* Ejercicio 1: Reproduce sin cambios todo lo que va en el texto del salmo desde "Él nos somete" hasta "tocad con maestría.".
* Ejercicio 2: Según el texto del salmo, ¿qué lecturas suele acompañar el salmo de hoy?
* Ejercicio 3: Prosigue el texto del salmo a partir de su última oración.

* Texto dado:

Salmo de los hijos de Coré. 

Pueblos todos, batid palmas, aclamad a Dios con gritos de júbilo; porque el Señor altísimo es terrible, emperador de toda la tierra. 

Él nos somete los pueblos y nos sojuzga las naciones; él nos escogió por heredad suya: gloria de Jacob, su amado.

Dios asciende entre aclamaciones; el Señor, al son de trompetas: tocad para Dios, tocad; tocad para nuestro Rey, tocad. Porque Dios es el rey del mundo: tocad con maestría. 

Dios reina sobre las naciones, Dios se sienta en su trono sagrado. Los príncipes de los gentiles se reúnen con el pueblo del Dios de Abrahán; porque de Dios son los grandes de la tierra, y él es excelso.

. . .

El salmo de hoy suele acompañar las lecturas de la Ascensión de Jesús como una sinfonía triunfal y exultante. Es un salmo con tintes épicos, teñido también de gozo. Sus versos desprenden luz y alegría: la exaltación de ánimo de aquel que ve, reconoce y aclama la grandeza de Dios.

* Listado de datos:
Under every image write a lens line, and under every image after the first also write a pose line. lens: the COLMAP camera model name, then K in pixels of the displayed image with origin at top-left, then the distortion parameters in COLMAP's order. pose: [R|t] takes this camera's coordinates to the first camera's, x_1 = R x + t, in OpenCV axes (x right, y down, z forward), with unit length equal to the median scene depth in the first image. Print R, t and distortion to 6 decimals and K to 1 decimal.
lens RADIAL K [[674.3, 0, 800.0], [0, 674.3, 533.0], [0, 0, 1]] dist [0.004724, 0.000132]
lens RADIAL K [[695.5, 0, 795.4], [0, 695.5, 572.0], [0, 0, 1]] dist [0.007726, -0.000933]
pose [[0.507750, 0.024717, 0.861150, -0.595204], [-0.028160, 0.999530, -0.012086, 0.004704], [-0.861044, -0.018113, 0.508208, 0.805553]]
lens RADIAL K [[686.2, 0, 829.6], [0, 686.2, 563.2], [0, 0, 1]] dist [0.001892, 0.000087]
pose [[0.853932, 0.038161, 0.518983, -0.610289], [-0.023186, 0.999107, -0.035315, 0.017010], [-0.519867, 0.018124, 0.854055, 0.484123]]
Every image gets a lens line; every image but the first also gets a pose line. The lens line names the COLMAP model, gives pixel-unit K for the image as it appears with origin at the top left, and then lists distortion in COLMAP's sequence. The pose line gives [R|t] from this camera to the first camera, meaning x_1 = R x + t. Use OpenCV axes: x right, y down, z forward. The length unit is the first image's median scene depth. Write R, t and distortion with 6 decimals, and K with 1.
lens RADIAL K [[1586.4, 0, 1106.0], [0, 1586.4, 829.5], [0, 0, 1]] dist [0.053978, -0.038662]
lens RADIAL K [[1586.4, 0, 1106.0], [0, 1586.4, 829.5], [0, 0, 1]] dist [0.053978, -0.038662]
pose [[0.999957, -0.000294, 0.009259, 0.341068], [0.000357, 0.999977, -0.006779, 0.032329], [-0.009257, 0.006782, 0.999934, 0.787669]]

* Resultado 1:
Él nos somete los pueblos y nos sojuzga las naciones; él nos escogió por heredad suya: gloria de Jacob, su amado.

Dios asciende entre aclamaciones; el Señor, al son de trompetas: tocad para Dios, tocad; tocad para nuestro Rey, tocad. Porque Dios es el rey del mundo: tocad con maestría.

* Resultado 2: Suele acompañar las lecturas de la Ascensión de Jesús.

* Resultado 3:
Qué fácil es admirarse ante la belleza del mundo, ante la grandiosidad de un paisaje o ante las maravillas del universo. Para muchos, agnósticos o escépticos, todo es fruto del azar. La realidad puede ser hermosa o terrible, pero siempre es desconcertante y desborda la capacidad de comprensión. Los interrogantes no hallan respuesta. Ante la falta de una explicación que dé sentido a todo cuanto existe, el corazón enmudece.

Pero quien sabe ver detrás de toda esta belleza la mano de un Dios Creador prorrumpe en exclamaciones como las de este salmo. La música es el mejor vehículo para transmitir lo que parece inefable: batid palmas, tocad, tocad para nuestro rey. La admiración y la alabanza impulsan la creatividad humana. El hombre se anima a imitar a Dios entonando un cántico, plasmando una imagen, modelando una escultura o danzando con su cuerpo. Toda manifestación de arte, en cierto modo, es un destello de la divinidad que alienta en cada ser humano.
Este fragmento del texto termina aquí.